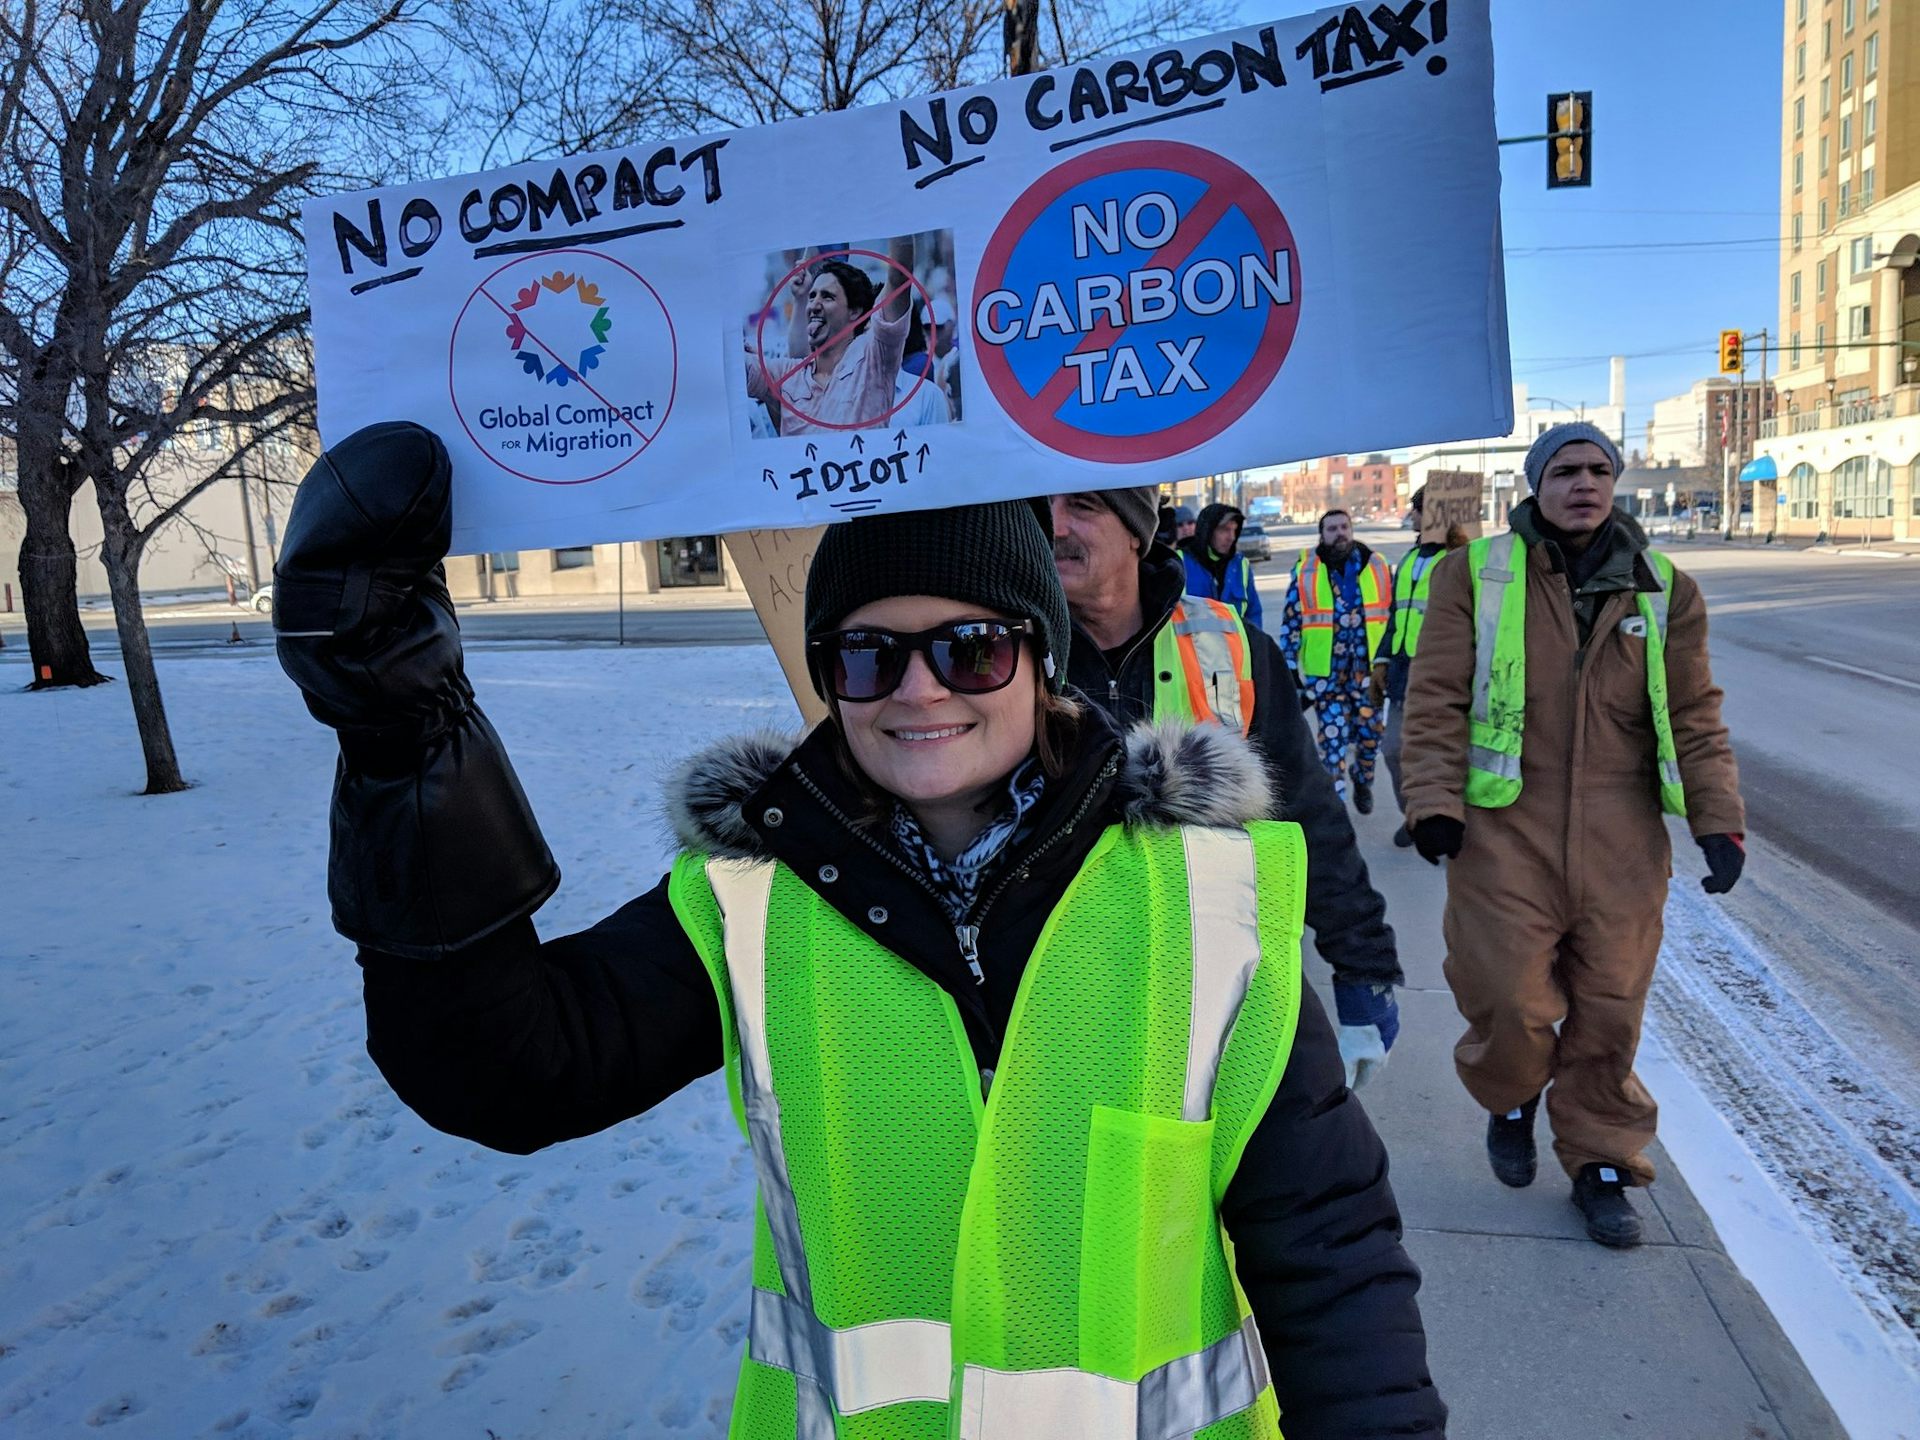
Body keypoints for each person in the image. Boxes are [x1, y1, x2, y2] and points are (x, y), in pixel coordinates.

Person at [273, 424, 1446, 1439]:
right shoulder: (752, 899)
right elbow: (502, 1071)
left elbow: (1329, 1254)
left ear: (1042, 661)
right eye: (868, 654)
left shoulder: (1204, 901)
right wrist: (405, 741)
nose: (919, 690)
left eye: (972, 646)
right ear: (828, 674)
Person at [1399, 422, 1746, 1249]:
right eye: (1564, 470)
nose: (1583, 483)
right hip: (1504, 830)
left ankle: (1600, 1162)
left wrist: (1718, 818)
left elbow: (1696, 713)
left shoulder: (1667, 588)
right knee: (1511, 997)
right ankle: (1514, 1096)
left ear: (1616, 481)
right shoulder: (1472, 573)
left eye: (1598, 469)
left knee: (1610, 1011)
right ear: (1535, 484)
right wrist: (1433, 801)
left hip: (1622, 837)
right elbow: (1436, 696)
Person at [1052, 487, 1405, 1091]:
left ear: (1136, 531)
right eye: (1040, 508)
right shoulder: (997, 651)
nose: (1053, 525)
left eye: (1082, 506)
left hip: (1219, 990)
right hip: (1058, 999)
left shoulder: (1231, 646)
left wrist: (1362, 961)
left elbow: (1309, 814)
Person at [1371, 489, 1470, 847]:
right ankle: (1415, 813)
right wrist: (1381, 659)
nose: (1412, 517)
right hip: (1402, 673)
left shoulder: (1462, 558)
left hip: (1446, 672)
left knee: (1453, 753)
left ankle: (1448, 817)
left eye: (1418, 510)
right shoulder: (1411, 559)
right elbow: (1397, 615)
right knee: (1394, 750)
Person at [1280, 510, 1391, 811]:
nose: (1339, 533)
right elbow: (1292, 619)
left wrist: (1391, 659)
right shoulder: (1307, 570)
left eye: (1344, 526)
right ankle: (1337, 811)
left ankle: (1363, 778)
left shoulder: (1376, 565)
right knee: (1332, 748)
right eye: (1332, 528)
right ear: (1322, 534)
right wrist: (1289, 667)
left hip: (1367, 677)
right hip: (1326, 678)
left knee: (1371, 740)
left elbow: (1391, 616)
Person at [746, 237, 915, 436]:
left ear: (854, 311)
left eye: (827, 296)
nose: (814, 305)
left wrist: (895, 213)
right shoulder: (786, 373)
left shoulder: (873, 360)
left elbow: (899, 276)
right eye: (812, 296)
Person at [1179, 502, 1262, 628]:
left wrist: (1256, 645)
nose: (1231, 537)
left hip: (1235, 647)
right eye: (1225, 530)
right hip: (1195, 646)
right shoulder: (1180, 561)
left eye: (1234, 530)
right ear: (1208, 531)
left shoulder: (1241, 565)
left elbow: (1253, 613)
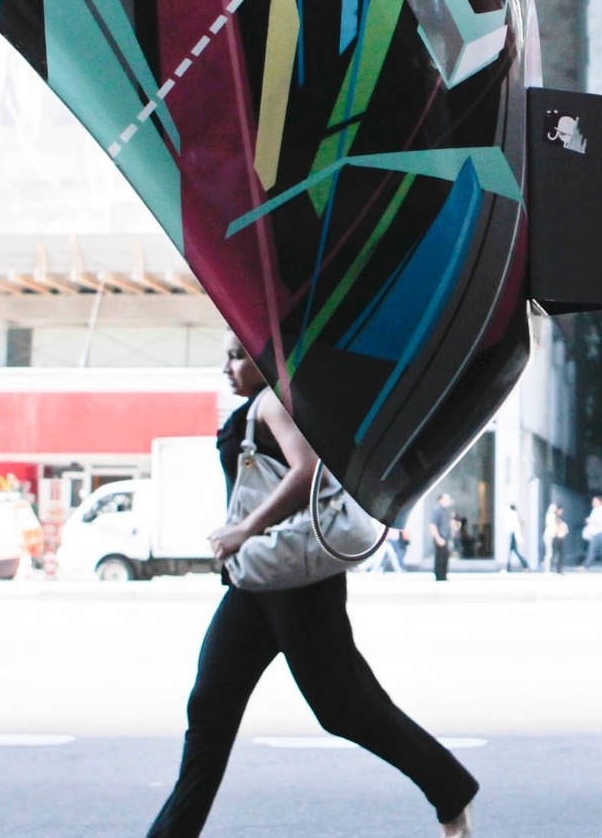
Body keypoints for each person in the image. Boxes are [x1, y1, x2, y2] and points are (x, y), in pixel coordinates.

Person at [148, 335, 477, 838]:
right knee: (210, 707)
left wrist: (244, 529)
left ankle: (450, 791)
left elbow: (305, 473)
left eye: (237, 356)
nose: (227, 368)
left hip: (296, 585)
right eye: (227, 357)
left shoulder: (272, 403)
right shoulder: (262, 406)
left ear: (267, 365)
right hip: (257, 583)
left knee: (345, 706)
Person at [429, 494, 455, 582]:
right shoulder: (437, 510)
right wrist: (438, 538)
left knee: (445, 558)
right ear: (442, 499)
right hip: (440, 538)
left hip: (445, 538)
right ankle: (439, 576)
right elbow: (432, 525)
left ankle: (443, 576)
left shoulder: (445, 511)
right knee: (439, 559)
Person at [581, 496, 602, 570]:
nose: (593, 503)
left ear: (600, 502)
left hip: (598, 533)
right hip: (597, 533)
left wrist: (590, 521)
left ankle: (586, 566)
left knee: (592, 550)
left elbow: (600, 522)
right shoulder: (596, 510)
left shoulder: (601, 511)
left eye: (595, 501)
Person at [500, 502, 529, 573]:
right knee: (512, 551)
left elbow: (514, 526)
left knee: (512, 550)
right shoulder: (515, 514)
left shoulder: (512, 514)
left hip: (513, 533)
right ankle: (521, 565)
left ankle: (510, 567)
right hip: (513, 533)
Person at [547, 504, 569, 572]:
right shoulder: (552, 517)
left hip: (560, 536)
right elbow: (554, 526)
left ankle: (558, 569)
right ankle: (550, 568)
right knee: (553, 553)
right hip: (555, 536)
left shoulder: (558, 518)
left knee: (561, 553)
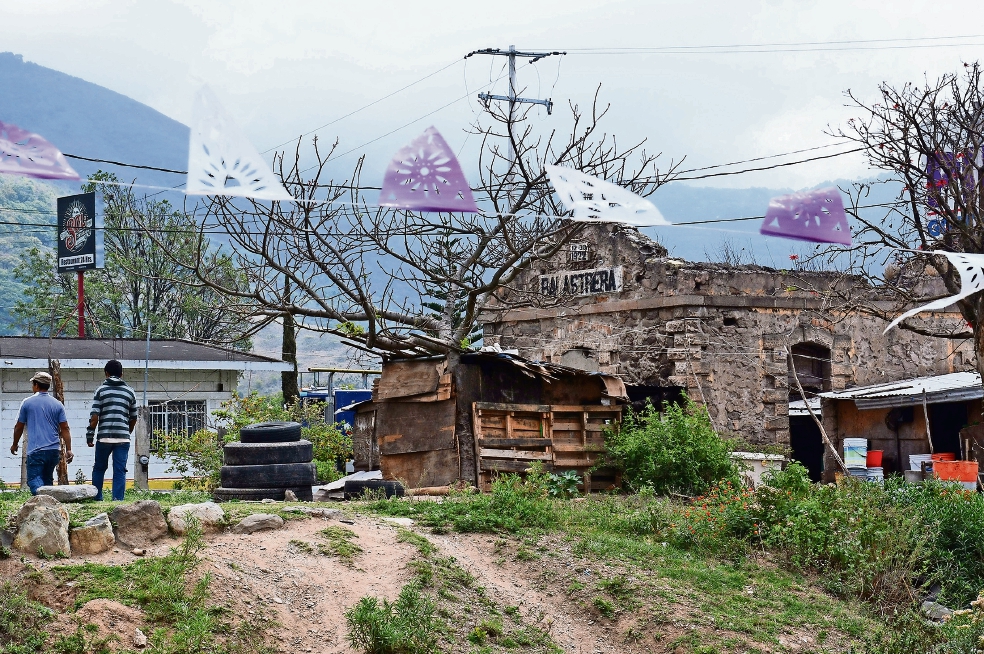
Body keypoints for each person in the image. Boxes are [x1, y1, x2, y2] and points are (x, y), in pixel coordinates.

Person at [10, 371, 73, 495]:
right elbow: (65, 428)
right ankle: (49, 508)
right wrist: (69, 449)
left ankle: (42, 503)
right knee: (47, 479)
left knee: (34, 479)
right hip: (54, 450)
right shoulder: (57, 404)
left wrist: (14, 444)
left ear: (36, 385)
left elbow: (19, 427)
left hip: (36, 450)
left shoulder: (27, 403)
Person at [88, 360, 137, 501]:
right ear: (122, 374)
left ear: (106, 374)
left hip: (104, 437)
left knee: (99, 468)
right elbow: (134, 417)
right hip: (123, 438)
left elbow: (94, 417)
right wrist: (127, 432)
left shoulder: (101, 390)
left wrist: (90, 436)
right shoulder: (130, 392)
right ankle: (118, 500)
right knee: (120, 470)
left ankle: (97, 498)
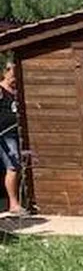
━━━
■ **WHAT THIS TASK INVOLVES**:
Pictures are to be left out. Otherwise, copy the material above exactly.

■ **REPLY TO THE TASK**:
Body keypoints for each person in the image. Boxes are [x1, y1, x2, y2] and points are (x, y), in pixel coordinates.

Person at [273, 424, 1446, 1439]:
right shoulder: (752, 899)
right elbow: (502, 1071)
left elbow: (1329, 1254)
left ear: (1042, 661)
right eye: (868, 654)
left shoulder: (1204, 901)
right wrist: (405, 741)
nose: (919, 690)
left eye: (972, 646)
right ear: (828, 674)
Person at [1399, 422, 1746, 1249]:
right eye: (1564, 470)
nose: (1583, 483)
right hip: (1504, 830)
left ankle: (1600, 1162)
left wrist: (1718, 818)
left elbow: (1696, 713)
left shoulder: (1667, 588)
right knee: (1511, 997)
right ankle: (1514, 1096)
left ear: (1616, 481)
right shoulder: (1472, 573)
left eye: (1598, 469)
left knee: (1610, 1011)
right ear: (1535, 484)
right wrist: (1433, 801)
left hip: (1622, 837)
right elbow: (1436, 696)
Person at [1052, 487, 1405, 1091]:
left ear: (1136, 531)
right eye: (1040, 508)
right shoulder: (997, 651)
nose: (1053, 525)
left eye: (1082, 506)
left hip: (1219, 990)
right hip: (1058, 999)
left shoulder: (1231, 646)
left wrist: (1362, 961)
left elbow: (1309, 814)
Person at [1371, 489, 1470, 847]:
right ankle: (1415, 813)
right wrist: (1381, 659)
nose: (1412, 517)
right hip: (1402, 673)
left shoulder: (1462, 558)
left hip: (1446, 672)
left knee: (1453, 753)
left ankle: (1448, 817)
left eye: (1418, 510)
right shoulder: (1411, 559)
right elbow: (1397, 615)
right knee: (1394, 750)
Person at [1280, 510, 1391, 811]:
nose: (1339, 533)
right elbow: (1292, 619)
left wrist: (1391, 659)
right shoulder: (1307, 570)
left eye: (1344, 526)
right ankle: (1337, 811)
left ankle: (1363, 778)
left shoulder: (1376, 565)
right knee: (1332, 748)
right eye: (1332, 528)
right ear: (1322, 534)
right wrist: (1289, 667)
left hip: (1367, 677)
right hip: (1326, 678)
left knee: (1371, 740)
left elbow: (1391, 616)
Person at [746, 237, 915, 436]:
left ear: (854, 311)
left eye: (827, 296)
nose: (814, 305)
left wrist: (895, 213)
right shoulder: (786, 373)
left shoulder: (873, 360)
left elbow: (899, 276)
right eye: (812, 296)
Person at [1179, 502, 1262, 628]:
left wrist: (1256, 645)
nose: (1231, 537)
left hip: (1235, 647)
right eye: (1225, 530)
right hip: (1195, 646)
right shoulder: (1180, 561)
left eye: (1234, 530)
right ear: (1208, 531)
left shoulder: (1241, 565)
left elbow: (1253, 613)
Body keypoints for each person in the image. Boxes are [x1, y1, x2, y2] and points are (x, y), in pixel coordinates.

Person at [148, 335, 477, 838]:
right knee: (210, 707)
left wrist: (244, 529)
left ankle: (450, 791)
left elbow: (305, 473)
left eye: (237, 356)
nose: (227, 368)
left hip: (296, 585)
right eye: (227, 357)
left shoulder: (272, 403)
right shoulder: (262, 406)
left ear: (267, 365)
right hip: (257, 583)
left knee: (345, 706)
Person at [429, 494, 455, 582]:
right shoulder: (437, 510)
right wrist: (438, 538)
left knee: (445, 558)
right ear: (442, 499)
right hip: (440, 538)
left hip: (445, 538)
right ankle: (439, 576)
right elbow: (432, 525)
left ankle: (443, 576)
left shoulder: (445, 511)
right knee: (439, 559)
Person at [581, 496, 602, 570]:
nose: (593, 503)
left ear: (600, 502)
left hip: (598, 533)
right hip: (597, 533)
left wrist: (590, 521)
left ankle: (586, 566)
left knee: (592, 550)
left elbow: (600, 522)
right shoulder: (596, 510)
left shoulder: (601, 511)
left eye: (595, 501)
Person at [500, 502, 529, 573]:
right knee: (512, 551)
left elbow: (514, 526)
left knee: (512, 550)
right shoulder: (515, 514)
left shoulder: (512, 514)
left hip: (513, 533)
right ankle: (521, 565)
left ankle: (510, 567)
right hip: (513, 533)
Person at [547, 504, 569, 572]:
right shoulder: (552, 517)
left hip: (560, 536)
right elbow: (554, 526)
left ankle: (558, 569)
right ankle: (550, 568)
right knee: (553, 553)
right hip: (555, 536)
left shoulder: (558, 518)
left knee: (561, 553)
Body keypoints for each person in the image. Boxes are [x1, y1, x2, y2] and points are (x, y), in pixel coordinates.

Person at [10, 371, 73, 495]:
right elbow: (65, 428)
right ankle: (49, 508)
right wrist: (69, 449)
left ankle: (42, 503)
right knee: (47, 479)
left knee: (34, 479)
right hip: (54, 450)
right shoulder: (57, 404)
left wrist: (14, 444)
left ear: (36, 385)
left elbow: (19, 427)
left hip: (36, 450)
left shoulder: (27, 403)
Person at [88, 360, 137, 501]:
right ear: (122, 374)
left ear: (106, 374)
left hip: (104, 437)
left knee: (99, 468)
right elbow: (134, 417)
right hip: (123, 438)
left elbow: (94, 417)
right wrist: (127, 432)
left shoulder: (101, 390)
left wrist: (90, 436)
right shoulder: (130, 392)
right ankle: (118, 500)
right knee: (120, 470)
left ankle: (97, 498)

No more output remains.